## WORK TO BE COMPLETED
Can you reproduce the SQLAlchemy post below word for word, beginning at the words "item.privileges.append(privilege)" and stopping after "user, 'edit', user_group))"?

## SUPPLIED TEXT
****************

SQLAlchemy: lazy='raise' complaining about fields even though they are loaded - python

We use the async version of sqlalchemy and we need to eager load every relationship (lazy loading does not work for async). Accordingly for every relationship in our models we have set lazy='raise'. The problem is that it seems overly aggressive on raising errors. Consider the following unit test:
async def test_user_group_self_allowed(self):
privilege = await self.db.get(Privilege, 1, [joinedload(Privilege.role)])
options = [joinedload(Item.privileges).joinedload(Privilege.role), joinedload(Item.item_group)]
item = await self.db.get(Item, 1, options)
item.privileges.append(privilege)
await (self.db.commit())
options = [joinedload(User.user_groups).joinedload(UserGroup.privileges), joinedload(User.privileges)]
user = await self.db.get(User, 1, options)
user.privileges = []
item = await self.db.get(Item, 1, [joinedload(Item.privileges).joinedload(Privilege.role), joinedload(Item.item_group)])
user_group = await self.db.get(UserGroup, 1, [joinedload(UserGroup.organization)])
print('why?????', user_group.organization)
self.assertTrue(await self.helper.is_authorized(self.db, user, 'edit', user_group))

****************

## ENTRIES SUPPLIED
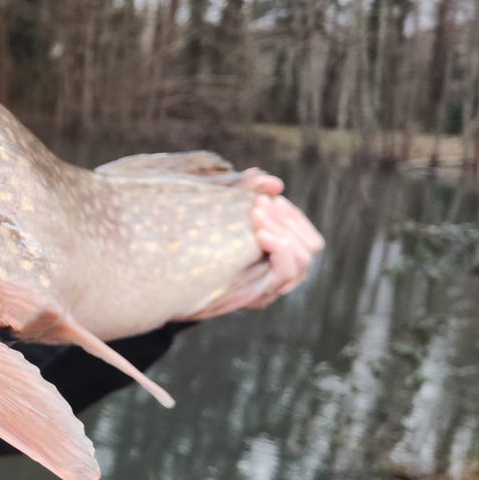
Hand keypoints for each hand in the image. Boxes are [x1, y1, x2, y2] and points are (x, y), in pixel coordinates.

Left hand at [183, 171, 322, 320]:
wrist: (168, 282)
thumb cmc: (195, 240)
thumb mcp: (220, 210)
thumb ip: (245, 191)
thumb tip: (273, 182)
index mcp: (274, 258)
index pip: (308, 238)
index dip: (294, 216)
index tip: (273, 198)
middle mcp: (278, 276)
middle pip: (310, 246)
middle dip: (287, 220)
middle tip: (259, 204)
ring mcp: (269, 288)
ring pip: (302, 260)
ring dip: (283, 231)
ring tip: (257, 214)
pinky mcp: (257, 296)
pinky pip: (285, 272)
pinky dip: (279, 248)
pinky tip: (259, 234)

****************

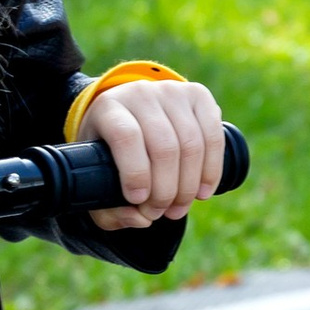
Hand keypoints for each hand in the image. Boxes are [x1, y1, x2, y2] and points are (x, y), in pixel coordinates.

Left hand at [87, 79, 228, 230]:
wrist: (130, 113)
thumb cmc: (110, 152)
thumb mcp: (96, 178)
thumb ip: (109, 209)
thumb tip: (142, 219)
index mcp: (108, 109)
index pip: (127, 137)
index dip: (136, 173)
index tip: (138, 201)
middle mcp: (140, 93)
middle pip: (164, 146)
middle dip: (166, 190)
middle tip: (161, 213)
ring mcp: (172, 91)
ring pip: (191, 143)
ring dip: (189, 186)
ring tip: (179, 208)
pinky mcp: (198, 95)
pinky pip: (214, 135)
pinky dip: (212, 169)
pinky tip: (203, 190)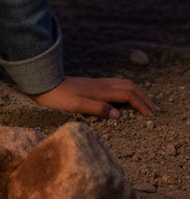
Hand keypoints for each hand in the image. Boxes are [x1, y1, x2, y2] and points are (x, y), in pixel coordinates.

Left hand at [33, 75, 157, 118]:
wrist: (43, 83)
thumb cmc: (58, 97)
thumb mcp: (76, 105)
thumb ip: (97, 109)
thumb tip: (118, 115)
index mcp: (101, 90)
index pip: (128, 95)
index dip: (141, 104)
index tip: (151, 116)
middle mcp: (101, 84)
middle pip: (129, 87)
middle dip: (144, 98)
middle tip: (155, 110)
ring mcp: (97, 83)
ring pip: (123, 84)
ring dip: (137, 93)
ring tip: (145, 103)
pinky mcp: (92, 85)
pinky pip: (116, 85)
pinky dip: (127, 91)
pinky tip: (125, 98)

****************

## EXERCISE SOLUTION
item.privileges.append(privilege)
await (self.db.commit())
options = [joinedload(User.user_groups).joinedload(UserGroup.privileges), joinedload(User.privileges)]
user = await self.db.get(User, 1, options)
user.privileges = []
item = await self.db.get(Item, 1, [joinedload(Item.privileges).joinedload(Privilege.role), joinedload(Item.item_group)])
user_group = await self.db.get(UserGroup, 1, [joinedload(UserGroup.organization)])
print('why?????', user_group.organization)
self.assertTrue(await self.helper.is_authorized(self.db, user, 'edit', user_group))